WORK TOGETHER WITH YOUR WORK FRIENDS
Have you ever done a community gift exchange where you get to choose the gift you want to unwrap during the holidays? Normally you scan the gifts and choose the one that appeals most to you. Sometimes that is the biggest, smallest, brightest or funniest wrapped gift on the table. You commence unwrapping the gift, and it may be the perfect gift that everyone wants, or it may be a total bust. The same may happen when you are shopping at the store. You may choose this item over that item simply because the exterior presented it so well that it appealed more to you. Either way, the point of the matter is that you chose the gift or item solely for its packaging.
How we package things is so important. Not just for the tangible things in life but also, our words. Let’s face it, we have all been told something (or said it ourselves) in a negative, non-bedside manner kind of way, especially at work. Unfortunately, those types of conversations often leave you feeling jaded, frustrated and confused among various other negative emotions. The good news is that there is an opportunity here for improved, healthy communication among co workers, colleagues and others in your life that will leave you feeling like you have friends rather than enemies at work.
According to a Hardvard Business Review article, “Research shows that workers are happier in their jobs when they have friendships with co-workers. Employees report that when they have friends at work, their job is more fun, enjoyable, worthwhile and satisfying. Gallup found that close work friendships boost employee satisfaction by 50% and people with a best friend at work are seven times more likely to engage fully in their work.”
Let’s take a look at this quick-guide to improved communication that will enable you to truly work TOGETHER and formulate healthy communication and respectful friendships.
A coworker you are paired with on a deadlined project does not seem to be pulling his or her weight.
Naturally, you may want to unload on this coworker and let him or her know that you are having to do all the work. But as the saying goes, think before you speak. It is likely that if you wouldn’t like it being said to you, you shouldn’t say it. So press pause and acknowledge you frustration or feelings before you let them spill over.
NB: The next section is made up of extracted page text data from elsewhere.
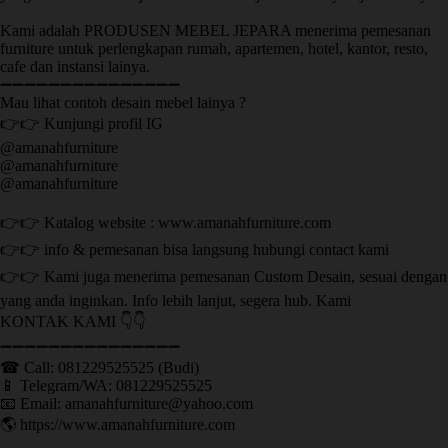
Kami adalah PRODUSEN MEBEL JEPARA menerima pemesanan
furniture untuk perlengkapan rumah, apartemen, hotel, kantor, resto,
cafe dan instansi lainya.
➖➖➖➖➖➖➖➖➖➖➖➖➖➖➖
Mau lihat contoh desain mebel lainya ?
👉👉 Kunjungi profil IG
@amanahfurniture
@amanahfurniture
@amanahfurniture
👉👉 Katalog website : www.amanahfurniture.com
👉👉 info & pemesanan bisa langsung hubungi contact kami
👉👉 Kami juga menerima pemesanan Custom Desain, sesuai dengan
yang anda inginkan. Info lebih lanjut, segera hub. Kami
KONTAK KAMI 👇👇
➖➖➖➖➖➖➖➖➖➖➖➖➖➖➖ ㅤ
☎ Call: 081229525525 (Budi)
📱 Telegram/WA: 081229525525
📧 Email: amanahfurniture@yahoo.com
🌎 https://www.amanahfurniture.com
NO-GO ZONE: “OH MY GOSH JOEY! I have been busting my rump over this project so that we can get it done by the end of this week. What have you done!?!?!”
Believe it or not, there is always a positive to a situation. Perhaps this coworker feels the same way or has a lot going on. So avoid pointing the finger at a person or the situation. Step back for a second and search for an attribute he or she can bring to the table that can compliment your strengths and or weaknesses.
NO-GO ZONE: “Susan, I can’t believe you are so lazy and haven’t sent me anything for our project that is due. Are you going to do anything to help me out?”
It is not what you say so much as how you say it. If you come at someone in a negative, accusatory manor, it’s likely you will be reciprocated with a similar style of communication. Moreover, it shows a lack of respect for the individual and what he or she has going on. So, look for the positive you found once you stepped back from the feeling you were having, and use it.
NO-GO ZONE: “Corey, I know this deadline on the project is rapidly approaching. Since you are so good at getting the analytical data and statistics, I thought I could develop the intro and conclusion based on that. How does that sound to you?”
Be a team.
There is no “I” in team so avoid operating in such a way. Once you learn the way to positively communicate with one another, your team is unstoppable. Continue to cultivate encouraging camaraderie by acknowledging the hard work your partner has done and offering words of affirmation. This opens the doors for a positive working relationship and allows you to avoid any unnecessary negative thoughts, anxiety and stress.
A social experiment was done on two like plants. The plant who was “bullied” and received negative verbiage was reported to have stunted growth, whereas the plant that was given positive verbiage seemingly flourished and remained healthy. Check out the experiment here. The results are simple: words can have a huge impact on one’s emotional and physiological status which can greatly impact the stress response in the human body.